> Prompt A
In the passage below on The Statesmen gospel quartet, whom did Lister bring in to replace Hess after Hess left in 1963?
> Prompt B
Carry on the passage about The Statesmen gospel quartet, starting after its final sentence.

** Exercise passage follows **

Personal changes and group trials
In 1957, Crumpler died after seeking medical attention for what was at the time diagnosed as a heart condition, but was revealed to be diabetic shock. Cat Freeman came back briefly but was replaced by former Oklahoma police officer Roland "Rosie" Rozell. The Rozell-Hess-Ott-Wetherington lineup recorded such classics as "Faith Unlocks The Door" and Rozell's signature songs "Oh What A Savior" and "There's Room at the Cross," both songs becoming gospel music mainstays for decades after. In 1963, Hess left The Statesmen to form his own quartet, Jake Hess and The Imperials. Lister recruited Jack Toney to replace Hess. Before long, Toney's powerful voice helped The Statesmen to press on and continue with their success. Another setback occurred when Wetherington died suddenly of early heart disease on October 3, 1973, while attending the National Quartet Convention in Nashville. It was around this time that the group was losing stability on its own and more changes to the line-up were inevitable.
Later incarnations of The Statesmen would include tenors Sherrill "Shaun" Nielson, Willie Wynn, and Johnny Cook; lead singers Roy McNeil and Jim Hill; baritones Chris Hess, Biney English and Rick Fair; and bass singers Ray Burdett, Bob Caldwell and Doug Young. Over the years, Jake Hess, Jack Toney, Doy Ott and Rosie Rozell would rejoin The Statesmen at various times, most notably a couple years after Wetherington's death when Lister brought back Rozell, Jake Hess, and Doy Ott as "The Statesmen" sans bass. A comical pairing of this classic Statesmen "trio" with longtime Blackwood Brothers/Stamps Quartet bass singer J.D. Sumner at the 1977 National Quartet Convention in Nashville was the birth of the Masters V Quartet, which would include, in its classic lineup, Rosie Rozell, James Blackwood, Jake Hess, J.D. Sumner, and Hovie Lister. The Statesmen's influence lives on in some of today's most popular quartets, such as The Dove Brothers Quartet, The Penny Loafers and Ernie Haase and Signature Sound. Doy Ott was the first of the original group that had survived Crumpler and Wetherington to die, having suffered a cerebral hemorrhage in 1982 that left him comatose, but did not die until four years later. Rozell died in 1995 at the age of 67, Lister died on December 27, 2001, at the age of 75 due to complications of lymphoma, and Hess succumbed to a long battle with heart disease, dying on January 4,2004.

** End of Exercise passage **
** Record excerpts follows **

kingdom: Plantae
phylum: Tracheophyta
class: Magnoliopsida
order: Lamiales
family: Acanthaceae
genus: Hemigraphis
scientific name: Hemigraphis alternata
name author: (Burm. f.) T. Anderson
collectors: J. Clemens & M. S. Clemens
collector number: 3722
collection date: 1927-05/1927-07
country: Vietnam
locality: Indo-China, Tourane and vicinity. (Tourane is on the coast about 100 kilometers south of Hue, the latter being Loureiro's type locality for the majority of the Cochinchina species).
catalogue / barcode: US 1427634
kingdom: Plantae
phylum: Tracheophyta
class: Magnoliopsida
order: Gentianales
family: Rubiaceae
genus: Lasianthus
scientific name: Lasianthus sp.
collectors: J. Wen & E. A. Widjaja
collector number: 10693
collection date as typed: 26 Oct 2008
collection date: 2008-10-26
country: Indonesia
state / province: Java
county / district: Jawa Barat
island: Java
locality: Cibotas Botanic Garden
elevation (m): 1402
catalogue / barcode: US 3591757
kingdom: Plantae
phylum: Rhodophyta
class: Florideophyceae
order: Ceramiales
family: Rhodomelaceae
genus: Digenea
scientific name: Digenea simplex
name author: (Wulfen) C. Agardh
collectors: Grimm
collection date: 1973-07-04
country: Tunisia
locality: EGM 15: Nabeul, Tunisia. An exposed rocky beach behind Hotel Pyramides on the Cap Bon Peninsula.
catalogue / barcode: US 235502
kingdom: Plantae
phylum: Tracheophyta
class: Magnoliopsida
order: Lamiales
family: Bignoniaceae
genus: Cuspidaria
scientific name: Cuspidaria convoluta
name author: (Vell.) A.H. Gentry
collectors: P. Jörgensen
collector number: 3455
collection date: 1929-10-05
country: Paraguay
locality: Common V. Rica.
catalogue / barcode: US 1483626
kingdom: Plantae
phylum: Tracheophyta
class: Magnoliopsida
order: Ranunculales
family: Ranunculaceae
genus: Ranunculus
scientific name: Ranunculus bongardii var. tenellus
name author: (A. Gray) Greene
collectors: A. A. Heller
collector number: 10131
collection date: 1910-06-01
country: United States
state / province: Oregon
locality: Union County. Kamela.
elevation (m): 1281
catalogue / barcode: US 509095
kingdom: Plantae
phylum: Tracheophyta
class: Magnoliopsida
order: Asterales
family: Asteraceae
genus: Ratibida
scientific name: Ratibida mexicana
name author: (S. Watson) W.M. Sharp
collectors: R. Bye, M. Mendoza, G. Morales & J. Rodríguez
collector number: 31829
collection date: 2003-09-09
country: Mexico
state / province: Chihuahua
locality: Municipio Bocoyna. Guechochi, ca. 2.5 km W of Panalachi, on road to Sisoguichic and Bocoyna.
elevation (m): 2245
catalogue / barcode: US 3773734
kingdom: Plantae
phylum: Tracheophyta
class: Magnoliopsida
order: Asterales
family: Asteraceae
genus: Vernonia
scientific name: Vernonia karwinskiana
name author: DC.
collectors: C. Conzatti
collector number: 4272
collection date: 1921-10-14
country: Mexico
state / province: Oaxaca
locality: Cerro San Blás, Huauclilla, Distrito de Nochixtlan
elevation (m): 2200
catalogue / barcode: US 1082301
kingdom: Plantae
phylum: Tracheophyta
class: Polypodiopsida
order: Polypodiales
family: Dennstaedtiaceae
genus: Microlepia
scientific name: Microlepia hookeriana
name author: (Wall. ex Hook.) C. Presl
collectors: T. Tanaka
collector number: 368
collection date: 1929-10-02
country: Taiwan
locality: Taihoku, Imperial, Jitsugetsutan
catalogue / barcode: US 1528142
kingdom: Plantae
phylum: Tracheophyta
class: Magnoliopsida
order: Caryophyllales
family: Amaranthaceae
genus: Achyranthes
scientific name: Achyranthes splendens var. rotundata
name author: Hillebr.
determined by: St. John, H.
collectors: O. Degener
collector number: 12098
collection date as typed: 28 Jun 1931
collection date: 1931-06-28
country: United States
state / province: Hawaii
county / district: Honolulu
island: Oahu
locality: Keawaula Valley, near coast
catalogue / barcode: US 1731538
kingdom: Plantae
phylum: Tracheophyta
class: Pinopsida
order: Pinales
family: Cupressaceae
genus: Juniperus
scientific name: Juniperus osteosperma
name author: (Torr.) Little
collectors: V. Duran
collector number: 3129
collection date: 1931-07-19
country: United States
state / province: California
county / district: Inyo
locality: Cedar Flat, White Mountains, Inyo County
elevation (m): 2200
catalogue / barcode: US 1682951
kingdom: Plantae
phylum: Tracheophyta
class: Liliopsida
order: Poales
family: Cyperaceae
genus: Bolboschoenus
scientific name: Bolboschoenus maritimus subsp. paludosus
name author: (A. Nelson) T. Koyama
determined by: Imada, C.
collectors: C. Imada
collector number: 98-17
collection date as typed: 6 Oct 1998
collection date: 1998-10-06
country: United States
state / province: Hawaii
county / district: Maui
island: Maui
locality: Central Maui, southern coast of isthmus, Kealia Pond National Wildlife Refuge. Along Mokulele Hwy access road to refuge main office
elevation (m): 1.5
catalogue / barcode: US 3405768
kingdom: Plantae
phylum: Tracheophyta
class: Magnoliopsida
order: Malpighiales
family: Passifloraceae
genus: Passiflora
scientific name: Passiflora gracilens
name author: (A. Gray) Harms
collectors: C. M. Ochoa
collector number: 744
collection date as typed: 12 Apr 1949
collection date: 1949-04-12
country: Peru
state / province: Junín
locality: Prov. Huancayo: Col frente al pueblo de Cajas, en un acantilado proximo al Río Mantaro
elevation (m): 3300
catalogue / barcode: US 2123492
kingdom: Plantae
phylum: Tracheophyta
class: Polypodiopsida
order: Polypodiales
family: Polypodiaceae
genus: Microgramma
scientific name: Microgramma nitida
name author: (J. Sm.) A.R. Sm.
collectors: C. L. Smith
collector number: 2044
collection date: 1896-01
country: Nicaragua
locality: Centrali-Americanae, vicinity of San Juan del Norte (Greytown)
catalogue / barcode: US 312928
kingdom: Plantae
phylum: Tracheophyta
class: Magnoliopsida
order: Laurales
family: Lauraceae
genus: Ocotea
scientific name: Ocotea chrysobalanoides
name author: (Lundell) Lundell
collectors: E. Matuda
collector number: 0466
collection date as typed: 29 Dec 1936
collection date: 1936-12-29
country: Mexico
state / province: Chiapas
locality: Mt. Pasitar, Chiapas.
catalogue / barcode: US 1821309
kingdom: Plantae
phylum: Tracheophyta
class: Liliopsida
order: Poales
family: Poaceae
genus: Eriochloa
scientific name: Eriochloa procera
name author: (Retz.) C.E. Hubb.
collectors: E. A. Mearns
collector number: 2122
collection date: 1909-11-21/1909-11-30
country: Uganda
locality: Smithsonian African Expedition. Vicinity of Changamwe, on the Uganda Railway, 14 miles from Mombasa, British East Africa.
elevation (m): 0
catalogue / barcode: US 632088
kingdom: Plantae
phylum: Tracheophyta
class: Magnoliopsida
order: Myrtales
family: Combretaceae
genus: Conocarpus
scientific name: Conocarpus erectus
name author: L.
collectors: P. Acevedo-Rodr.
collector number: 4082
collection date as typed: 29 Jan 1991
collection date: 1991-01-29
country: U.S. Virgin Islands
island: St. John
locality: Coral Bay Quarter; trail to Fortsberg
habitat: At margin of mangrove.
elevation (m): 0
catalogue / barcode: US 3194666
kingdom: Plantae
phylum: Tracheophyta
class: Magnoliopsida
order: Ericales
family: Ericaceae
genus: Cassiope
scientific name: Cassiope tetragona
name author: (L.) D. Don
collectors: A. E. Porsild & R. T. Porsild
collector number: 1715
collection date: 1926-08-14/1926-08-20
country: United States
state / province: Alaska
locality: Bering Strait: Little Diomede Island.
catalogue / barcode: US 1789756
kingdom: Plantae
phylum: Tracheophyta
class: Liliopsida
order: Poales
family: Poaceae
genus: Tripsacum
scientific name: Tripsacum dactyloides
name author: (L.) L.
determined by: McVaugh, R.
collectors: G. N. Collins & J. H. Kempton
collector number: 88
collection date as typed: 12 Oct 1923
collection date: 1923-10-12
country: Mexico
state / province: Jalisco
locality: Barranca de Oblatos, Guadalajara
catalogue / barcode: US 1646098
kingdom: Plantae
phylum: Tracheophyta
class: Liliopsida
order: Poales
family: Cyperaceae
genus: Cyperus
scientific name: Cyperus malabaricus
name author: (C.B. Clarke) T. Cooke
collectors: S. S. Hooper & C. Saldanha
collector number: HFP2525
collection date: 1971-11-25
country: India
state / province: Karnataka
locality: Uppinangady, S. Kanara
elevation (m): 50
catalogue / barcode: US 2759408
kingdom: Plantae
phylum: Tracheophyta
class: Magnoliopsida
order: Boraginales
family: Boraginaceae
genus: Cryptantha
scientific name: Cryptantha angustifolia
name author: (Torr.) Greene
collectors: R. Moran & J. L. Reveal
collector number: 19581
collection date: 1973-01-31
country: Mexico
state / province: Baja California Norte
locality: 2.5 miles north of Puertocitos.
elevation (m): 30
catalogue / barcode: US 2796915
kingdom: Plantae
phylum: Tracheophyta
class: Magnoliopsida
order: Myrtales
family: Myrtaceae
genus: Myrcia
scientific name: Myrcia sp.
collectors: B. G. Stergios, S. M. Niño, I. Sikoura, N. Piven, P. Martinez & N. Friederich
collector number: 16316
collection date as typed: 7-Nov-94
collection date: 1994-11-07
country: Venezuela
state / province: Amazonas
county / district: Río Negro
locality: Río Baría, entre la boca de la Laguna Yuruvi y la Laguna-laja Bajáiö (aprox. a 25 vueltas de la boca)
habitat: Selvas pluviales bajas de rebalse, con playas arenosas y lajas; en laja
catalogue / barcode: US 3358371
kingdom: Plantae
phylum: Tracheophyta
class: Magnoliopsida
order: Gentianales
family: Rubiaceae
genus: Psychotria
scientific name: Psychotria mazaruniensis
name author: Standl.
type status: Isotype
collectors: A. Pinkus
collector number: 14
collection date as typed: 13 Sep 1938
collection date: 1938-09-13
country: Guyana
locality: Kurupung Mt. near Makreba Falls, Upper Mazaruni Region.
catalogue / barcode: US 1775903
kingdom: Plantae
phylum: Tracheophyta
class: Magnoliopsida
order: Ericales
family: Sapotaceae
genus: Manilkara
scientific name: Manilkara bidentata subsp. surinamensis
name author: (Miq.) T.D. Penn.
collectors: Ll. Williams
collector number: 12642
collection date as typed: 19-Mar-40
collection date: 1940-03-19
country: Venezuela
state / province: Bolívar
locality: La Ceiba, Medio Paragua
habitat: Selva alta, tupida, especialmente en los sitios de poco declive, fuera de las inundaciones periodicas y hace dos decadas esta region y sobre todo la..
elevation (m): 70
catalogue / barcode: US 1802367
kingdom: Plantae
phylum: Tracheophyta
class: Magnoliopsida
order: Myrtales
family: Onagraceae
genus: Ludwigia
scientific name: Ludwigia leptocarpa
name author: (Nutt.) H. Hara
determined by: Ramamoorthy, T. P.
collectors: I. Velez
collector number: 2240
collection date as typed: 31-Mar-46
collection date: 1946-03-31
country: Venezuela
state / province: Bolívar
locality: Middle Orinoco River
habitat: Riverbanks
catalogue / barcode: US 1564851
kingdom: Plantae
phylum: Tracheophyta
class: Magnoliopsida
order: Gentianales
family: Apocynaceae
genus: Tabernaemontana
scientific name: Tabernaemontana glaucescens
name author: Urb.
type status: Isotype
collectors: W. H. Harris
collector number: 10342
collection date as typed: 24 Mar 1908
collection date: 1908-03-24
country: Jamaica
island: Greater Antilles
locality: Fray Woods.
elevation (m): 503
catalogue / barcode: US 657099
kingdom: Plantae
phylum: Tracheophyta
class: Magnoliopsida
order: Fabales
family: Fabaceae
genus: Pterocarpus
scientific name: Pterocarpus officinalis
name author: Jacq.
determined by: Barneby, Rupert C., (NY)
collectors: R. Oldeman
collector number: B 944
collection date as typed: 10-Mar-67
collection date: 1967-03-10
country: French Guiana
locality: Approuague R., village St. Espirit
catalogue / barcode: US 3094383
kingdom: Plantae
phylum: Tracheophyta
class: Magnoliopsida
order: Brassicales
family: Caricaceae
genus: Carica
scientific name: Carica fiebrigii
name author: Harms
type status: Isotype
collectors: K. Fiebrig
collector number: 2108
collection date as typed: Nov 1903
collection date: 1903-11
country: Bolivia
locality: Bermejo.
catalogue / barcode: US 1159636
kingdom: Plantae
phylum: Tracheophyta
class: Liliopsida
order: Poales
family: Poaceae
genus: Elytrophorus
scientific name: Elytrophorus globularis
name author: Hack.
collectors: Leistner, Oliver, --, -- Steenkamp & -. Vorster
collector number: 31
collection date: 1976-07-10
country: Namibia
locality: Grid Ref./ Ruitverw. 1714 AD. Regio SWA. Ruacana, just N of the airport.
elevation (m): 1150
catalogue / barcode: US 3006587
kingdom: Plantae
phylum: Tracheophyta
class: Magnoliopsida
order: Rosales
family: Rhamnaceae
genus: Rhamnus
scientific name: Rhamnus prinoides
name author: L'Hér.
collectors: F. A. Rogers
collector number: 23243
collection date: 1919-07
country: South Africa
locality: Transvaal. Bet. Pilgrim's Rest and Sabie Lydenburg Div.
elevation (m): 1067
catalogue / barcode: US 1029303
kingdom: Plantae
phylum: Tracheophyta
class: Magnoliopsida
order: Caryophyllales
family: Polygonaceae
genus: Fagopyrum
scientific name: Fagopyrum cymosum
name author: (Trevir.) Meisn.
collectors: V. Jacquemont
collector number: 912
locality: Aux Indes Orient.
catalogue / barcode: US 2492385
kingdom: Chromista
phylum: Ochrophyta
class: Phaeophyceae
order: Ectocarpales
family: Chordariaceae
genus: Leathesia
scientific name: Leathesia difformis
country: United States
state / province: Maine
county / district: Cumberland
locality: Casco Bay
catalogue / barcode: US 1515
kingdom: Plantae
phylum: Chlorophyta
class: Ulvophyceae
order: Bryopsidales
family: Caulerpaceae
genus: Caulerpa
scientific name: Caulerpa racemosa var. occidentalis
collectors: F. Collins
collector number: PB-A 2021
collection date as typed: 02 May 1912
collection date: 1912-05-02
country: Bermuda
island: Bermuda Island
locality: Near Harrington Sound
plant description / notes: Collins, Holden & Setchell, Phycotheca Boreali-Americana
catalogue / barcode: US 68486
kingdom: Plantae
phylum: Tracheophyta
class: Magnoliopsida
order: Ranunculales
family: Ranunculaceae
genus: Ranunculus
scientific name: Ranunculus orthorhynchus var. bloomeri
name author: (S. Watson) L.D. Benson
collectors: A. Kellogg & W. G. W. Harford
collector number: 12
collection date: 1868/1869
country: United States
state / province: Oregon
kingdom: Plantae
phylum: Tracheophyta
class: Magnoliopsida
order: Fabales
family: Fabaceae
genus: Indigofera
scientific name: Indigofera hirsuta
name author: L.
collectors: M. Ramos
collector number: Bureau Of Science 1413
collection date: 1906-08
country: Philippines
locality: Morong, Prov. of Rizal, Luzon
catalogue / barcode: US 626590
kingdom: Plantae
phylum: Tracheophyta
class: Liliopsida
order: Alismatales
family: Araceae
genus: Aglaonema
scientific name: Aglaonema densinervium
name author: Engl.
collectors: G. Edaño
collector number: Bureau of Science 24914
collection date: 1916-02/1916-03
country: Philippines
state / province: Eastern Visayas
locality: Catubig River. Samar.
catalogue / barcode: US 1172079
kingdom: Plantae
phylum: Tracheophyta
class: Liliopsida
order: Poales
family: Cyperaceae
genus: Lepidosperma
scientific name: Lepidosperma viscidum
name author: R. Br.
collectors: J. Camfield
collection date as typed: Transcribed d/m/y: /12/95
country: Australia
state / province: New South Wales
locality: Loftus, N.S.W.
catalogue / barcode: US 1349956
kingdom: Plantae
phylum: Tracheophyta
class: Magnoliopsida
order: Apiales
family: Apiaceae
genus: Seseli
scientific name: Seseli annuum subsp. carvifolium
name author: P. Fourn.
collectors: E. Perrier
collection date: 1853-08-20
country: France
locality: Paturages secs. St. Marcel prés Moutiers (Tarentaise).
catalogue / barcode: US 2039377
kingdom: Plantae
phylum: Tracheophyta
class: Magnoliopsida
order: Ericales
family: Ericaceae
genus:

** End of Record excerpts **

> Exercise answer A
Jack Toney.

> Exercise answer B
Legacy and cultural impact
The Statesmen influenced both gospel and non gospel artists alike. Elvis Presley was a fan of the group growing up and wanted to emulate them in his career and got the chance to perform with them. Jerry Lee Lewis also had a strong admiration for the group, but most notably Lister and his piano playing. "The Killer", as Lewis was called, credited Lister and the Statesman for developing his own style in performance. Carl Perkins and Larry Gatlin also cited themselves as fans of the group, while Tammy Wynette said on numerous occasions that Tenor Denver Crumpler was her "favorite singer, ever." The group's appeal to early rock and roll fans also pre-dated the "rock around the clock" era and also had an influence on early Contemporary Christian Music.
In his book They Heard Georgia Singing, former Georgia Governor and Senator Zell Miller said that Lister and his group "more than anyone else, put style and flair into gospel music.....Hovie was first of all a minister, and he ministered with his music," said Sen. Miller. "But he used to say religion did not need to have a long face, and he made religion upbeat." Lister defended his musical style that was considered "worldly" by many churches by retorting "If it takes shaking my hair down, beating a piano like Liberace or Piano Red to keep these young people out of beer joints or the rear seats of automobiles, I'll do it. The devil's got his kind of entertainment. We've got ours."
The group was elected into the Gospel Music Hall of Fame in 1998 and the Southern Gospel Music Hall of Fame the previous year in 1997. The group permanently folded and retired in 2002.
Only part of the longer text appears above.